The world of partying in SA can pretty much be broken up into three types of nights.
You have those at establishments you trust, where on average the jusi can be expected to be interesting; once-off events with line-ups interesting enough to garner attention; and finally the older sibling of these – those rare events that have reached the level of excellence, and with a crowd consistent enough to allow freedom in execution of the parties. Looking at the histories of parties that exist in this space – think of Friday Uppercut or Pussy Party. Building these parties is more akin to alchemy than architecture, but two necessary elements to the mix are a strong mandate, and an even stronger sense of creative leadership.

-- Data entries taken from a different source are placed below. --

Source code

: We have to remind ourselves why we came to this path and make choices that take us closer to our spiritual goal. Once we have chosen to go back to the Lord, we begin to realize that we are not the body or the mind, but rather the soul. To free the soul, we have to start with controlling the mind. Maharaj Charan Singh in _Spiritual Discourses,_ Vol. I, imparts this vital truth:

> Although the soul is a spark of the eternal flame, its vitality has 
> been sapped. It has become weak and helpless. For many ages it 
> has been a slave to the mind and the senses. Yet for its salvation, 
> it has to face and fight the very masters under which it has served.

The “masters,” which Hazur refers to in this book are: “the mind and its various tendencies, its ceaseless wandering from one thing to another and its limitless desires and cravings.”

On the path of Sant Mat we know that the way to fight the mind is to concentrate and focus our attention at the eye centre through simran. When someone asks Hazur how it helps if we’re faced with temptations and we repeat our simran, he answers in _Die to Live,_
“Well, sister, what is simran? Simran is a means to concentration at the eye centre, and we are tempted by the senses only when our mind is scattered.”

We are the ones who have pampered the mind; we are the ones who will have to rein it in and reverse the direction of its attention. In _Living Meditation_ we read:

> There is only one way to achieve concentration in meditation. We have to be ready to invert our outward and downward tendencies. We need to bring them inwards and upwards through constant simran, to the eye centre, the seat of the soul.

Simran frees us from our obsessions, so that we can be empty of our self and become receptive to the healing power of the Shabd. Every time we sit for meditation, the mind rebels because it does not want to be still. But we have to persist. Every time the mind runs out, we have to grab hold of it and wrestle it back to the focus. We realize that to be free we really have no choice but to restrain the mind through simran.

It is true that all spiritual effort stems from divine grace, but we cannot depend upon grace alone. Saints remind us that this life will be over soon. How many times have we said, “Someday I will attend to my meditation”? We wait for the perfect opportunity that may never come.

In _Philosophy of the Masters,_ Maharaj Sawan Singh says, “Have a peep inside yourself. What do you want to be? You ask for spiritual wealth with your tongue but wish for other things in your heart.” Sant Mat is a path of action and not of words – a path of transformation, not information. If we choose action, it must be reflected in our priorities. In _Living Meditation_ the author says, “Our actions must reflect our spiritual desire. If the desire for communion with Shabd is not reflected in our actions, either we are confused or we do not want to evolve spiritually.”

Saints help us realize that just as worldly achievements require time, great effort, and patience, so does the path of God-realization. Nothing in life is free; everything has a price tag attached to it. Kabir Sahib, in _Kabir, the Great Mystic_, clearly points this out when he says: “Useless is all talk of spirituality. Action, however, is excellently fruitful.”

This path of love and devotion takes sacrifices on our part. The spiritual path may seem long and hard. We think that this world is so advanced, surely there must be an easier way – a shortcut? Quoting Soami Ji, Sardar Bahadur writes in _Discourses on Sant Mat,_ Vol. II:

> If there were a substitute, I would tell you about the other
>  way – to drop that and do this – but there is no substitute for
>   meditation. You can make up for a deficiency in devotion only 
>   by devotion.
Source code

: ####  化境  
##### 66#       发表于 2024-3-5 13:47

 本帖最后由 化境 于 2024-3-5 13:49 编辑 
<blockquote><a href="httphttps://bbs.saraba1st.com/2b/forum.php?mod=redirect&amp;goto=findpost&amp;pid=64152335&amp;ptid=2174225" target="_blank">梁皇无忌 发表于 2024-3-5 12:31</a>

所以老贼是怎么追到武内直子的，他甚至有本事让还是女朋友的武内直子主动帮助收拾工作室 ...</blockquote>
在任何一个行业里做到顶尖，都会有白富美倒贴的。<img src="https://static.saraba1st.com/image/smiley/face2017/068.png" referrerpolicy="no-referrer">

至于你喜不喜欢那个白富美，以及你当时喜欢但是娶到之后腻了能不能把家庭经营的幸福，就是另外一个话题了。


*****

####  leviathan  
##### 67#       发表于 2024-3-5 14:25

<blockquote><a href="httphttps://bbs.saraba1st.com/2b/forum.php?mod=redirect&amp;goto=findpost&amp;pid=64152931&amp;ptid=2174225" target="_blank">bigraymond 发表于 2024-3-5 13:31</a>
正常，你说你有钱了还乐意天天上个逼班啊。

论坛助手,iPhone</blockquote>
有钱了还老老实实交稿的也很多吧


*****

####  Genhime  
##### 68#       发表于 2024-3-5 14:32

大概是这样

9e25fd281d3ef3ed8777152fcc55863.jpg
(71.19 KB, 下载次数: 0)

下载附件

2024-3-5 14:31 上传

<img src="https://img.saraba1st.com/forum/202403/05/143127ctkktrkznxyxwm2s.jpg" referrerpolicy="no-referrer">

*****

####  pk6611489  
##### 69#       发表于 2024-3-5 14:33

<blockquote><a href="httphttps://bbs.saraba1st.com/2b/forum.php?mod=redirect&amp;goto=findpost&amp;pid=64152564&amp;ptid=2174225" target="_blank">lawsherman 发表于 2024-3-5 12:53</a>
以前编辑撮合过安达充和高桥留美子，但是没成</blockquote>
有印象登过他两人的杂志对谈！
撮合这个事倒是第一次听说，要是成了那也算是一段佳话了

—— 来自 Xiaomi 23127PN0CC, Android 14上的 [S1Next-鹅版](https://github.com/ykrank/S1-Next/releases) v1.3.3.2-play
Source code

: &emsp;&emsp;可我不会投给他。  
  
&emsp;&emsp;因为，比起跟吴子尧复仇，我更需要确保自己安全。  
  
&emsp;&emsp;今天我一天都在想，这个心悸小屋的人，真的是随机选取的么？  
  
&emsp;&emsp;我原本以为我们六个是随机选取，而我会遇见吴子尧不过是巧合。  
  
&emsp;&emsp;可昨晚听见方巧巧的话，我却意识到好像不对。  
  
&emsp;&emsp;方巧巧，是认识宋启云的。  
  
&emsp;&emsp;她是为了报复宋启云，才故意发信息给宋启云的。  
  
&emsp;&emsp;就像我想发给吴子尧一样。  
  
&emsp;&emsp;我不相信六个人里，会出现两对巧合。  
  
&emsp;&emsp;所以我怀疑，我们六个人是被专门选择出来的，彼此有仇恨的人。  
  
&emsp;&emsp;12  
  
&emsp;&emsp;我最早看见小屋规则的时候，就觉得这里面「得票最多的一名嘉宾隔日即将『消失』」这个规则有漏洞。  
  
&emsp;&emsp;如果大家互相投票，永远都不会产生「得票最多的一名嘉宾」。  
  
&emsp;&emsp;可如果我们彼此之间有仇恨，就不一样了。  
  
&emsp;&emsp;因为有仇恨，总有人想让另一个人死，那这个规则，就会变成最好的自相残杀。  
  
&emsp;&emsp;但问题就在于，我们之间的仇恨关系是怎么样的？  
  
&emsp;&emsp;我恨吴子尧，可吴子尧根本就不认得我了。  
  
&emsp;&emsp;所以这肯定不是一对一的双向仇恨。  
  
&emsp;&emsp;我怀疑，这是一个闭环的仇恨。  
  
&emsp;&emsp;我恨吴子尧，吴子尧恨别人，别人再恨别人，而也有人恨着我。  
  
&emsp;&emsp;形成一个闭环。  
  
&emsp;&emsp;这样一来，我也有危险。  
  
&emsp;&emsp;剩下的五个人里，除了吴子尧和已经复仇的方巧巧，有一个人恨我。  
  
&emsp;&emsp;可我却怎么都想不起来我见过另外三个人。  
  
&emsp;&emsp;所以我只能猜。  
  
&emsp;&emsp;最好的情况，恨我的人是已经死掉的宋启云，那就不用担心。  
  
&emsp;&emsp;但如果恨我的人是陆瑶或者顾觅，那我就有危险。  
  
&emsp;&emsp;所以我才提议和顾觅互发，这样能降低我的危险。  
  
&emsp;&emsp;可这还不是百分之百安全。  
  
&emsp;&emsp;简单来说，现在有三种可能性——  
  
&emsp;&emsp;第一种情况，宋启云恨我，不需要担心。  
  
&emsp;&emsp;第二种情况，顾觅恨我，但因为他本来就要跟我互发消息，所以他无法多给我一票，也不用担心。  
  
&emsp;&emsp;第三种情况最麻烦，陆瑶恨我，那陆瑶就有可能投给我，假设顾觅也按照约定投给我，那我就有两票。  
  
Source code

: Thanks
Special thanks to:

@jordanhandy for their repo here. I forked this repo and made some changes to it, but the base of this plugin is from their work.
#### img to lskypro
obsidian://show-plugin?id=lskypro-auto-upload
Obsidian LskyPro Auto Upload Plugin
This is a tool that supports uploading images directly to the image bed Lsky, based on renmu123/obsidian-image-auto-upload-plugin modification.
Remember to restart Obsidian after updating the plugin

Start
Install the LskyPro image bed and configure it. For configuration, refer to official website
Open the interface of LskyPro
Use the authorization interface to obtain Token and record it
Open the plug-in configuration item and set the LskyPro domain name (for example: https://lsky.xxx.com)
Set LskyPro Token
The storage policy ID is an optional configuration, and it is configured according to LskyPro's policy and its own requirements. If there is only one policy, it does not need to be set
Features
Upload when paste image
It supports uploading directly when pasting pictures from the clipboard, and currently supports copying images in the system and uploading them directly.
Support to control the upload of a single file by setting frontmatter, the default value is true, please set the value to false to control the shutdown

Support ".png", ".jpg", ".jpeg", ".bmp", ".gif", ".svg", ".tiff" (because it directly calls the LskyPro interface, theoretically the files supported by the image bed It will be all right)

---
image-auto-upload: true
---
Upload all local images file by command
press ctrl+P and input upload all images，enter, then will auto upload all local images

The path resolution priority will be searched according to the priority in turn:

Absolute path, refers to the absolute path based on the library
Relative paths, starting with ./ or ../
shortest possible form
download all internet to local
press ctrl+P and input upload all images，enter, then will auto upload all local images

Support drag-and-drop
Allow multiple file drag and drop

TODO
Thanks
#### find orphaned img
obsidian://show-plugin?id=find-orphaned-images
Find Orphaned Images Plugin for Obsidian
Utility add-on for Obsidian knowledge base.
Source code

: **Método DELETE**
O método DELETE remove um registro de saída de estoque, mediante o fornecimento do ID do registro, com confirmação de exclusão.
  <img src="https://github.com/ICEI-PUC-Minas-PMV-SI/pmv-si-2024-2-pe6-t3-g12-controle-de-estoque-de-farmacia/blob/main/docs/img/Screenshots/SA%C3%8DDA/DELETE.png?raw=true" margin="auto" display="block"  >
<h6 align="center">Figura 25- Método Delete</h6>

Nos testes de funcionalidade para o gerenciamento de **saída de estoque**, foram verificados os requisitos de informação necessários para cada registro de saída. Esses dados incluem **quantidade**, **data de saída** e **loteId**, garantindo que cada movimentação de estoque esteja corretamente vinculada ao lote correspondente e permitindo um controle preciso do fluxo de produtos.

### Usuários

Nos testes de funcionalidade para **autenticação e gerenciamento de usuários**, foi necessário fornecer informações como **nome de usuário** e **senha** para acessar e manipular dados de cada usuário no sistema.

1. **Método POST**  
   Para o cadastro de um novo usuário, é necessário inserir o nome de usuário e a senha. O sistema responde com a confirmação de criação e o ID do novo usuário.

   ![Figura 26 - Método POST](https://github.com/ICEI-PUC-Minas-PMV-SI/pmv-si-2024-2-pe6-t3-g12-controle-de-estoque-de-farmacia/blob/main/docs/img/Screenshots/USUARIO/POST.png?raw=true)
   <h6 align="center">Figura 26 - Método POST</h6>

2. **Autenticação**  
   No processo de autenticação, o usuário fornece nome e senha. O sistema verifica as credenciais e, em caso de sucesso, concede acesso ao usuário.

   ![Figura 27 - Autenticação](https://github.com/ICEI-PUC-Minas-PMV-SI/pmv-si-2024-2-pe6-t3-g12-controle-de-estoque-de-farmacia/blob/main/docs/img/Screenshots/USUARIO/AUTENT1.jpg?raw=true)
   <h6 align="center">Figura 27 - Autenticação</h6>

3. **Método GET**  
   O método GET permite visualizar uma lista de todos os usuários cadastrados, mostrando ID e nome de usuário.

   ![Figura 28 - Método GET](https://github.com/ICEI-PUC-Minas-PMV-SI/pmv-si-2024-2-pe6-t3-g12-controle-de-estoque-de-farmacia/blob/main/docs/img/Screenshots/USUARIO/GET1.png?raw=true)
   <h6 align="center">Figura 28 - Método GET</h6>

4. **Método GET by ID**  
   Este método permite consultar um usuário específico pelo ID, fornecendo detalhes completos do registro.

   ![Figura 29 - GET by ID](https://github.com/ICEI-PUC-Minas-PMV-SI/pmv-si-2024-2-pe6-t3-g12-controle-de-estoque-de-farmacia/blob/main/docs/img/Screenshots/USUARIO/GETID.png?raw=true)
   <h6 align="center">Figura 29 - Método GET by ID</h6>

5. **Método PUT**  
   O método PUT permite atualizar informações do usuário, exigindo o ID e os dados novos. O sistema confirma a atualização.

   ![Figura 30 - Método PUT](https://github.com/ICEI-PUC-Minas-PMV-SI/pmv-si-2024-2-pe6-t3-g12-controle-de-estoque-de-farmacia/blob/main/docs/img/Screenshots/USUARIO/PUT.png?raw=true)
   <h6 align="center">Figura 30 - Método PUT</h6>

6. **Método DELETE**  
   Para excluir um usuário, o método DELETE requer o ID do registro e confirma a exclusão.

A new party that hopes to move quickly into the movement is the Cape Town-based KONJO, who throw their first event this Saturday at The Woodstock Foundry. The mandate of the event is crystally clear, and it’s one that’s sorely missing from the current scene. In their own words, KONJO is a “Pan-African music and culture movement that curates events of eclectic music from South Africa, the greater African continent and the African diaspora in the global south.” It’s inspiring and high potential stuff.
Converting this potential though, is where the creative leadership comes in, and on the evidence of the line-up curated for their first event, Konjo are heading into excellent directions. The party will be headlined by progressive (as in forward thinking, not prog) bands like BLK JKS – whose live sets have been scarce in the Cape – and The Brother Moves On, who will be performing with frequent collaborator Shabaka Hutchings.
Supporting the two main acts in keeping the crowds grooving, is a set of DJs well chosen enough to probably pull in crowds on their own. Waxon founder Paul Waxon – fresh from his wide-ranging KwaaiTour with Dj Okapi and Pierre Estienne – will be joined by fellow vinyl (and vibes) aficionado Zara Julius. Rounding the Dj line-up off is the ever forward-looking nostalgia of K-$.
With the overall aim of the party so firmly set, and a focus of shining a light on music from the global south, this should be a party set aside from the majority. The excitement for KONJO Vol. 1 seems to there, as both waves of early-bird tickets have already been exhausted.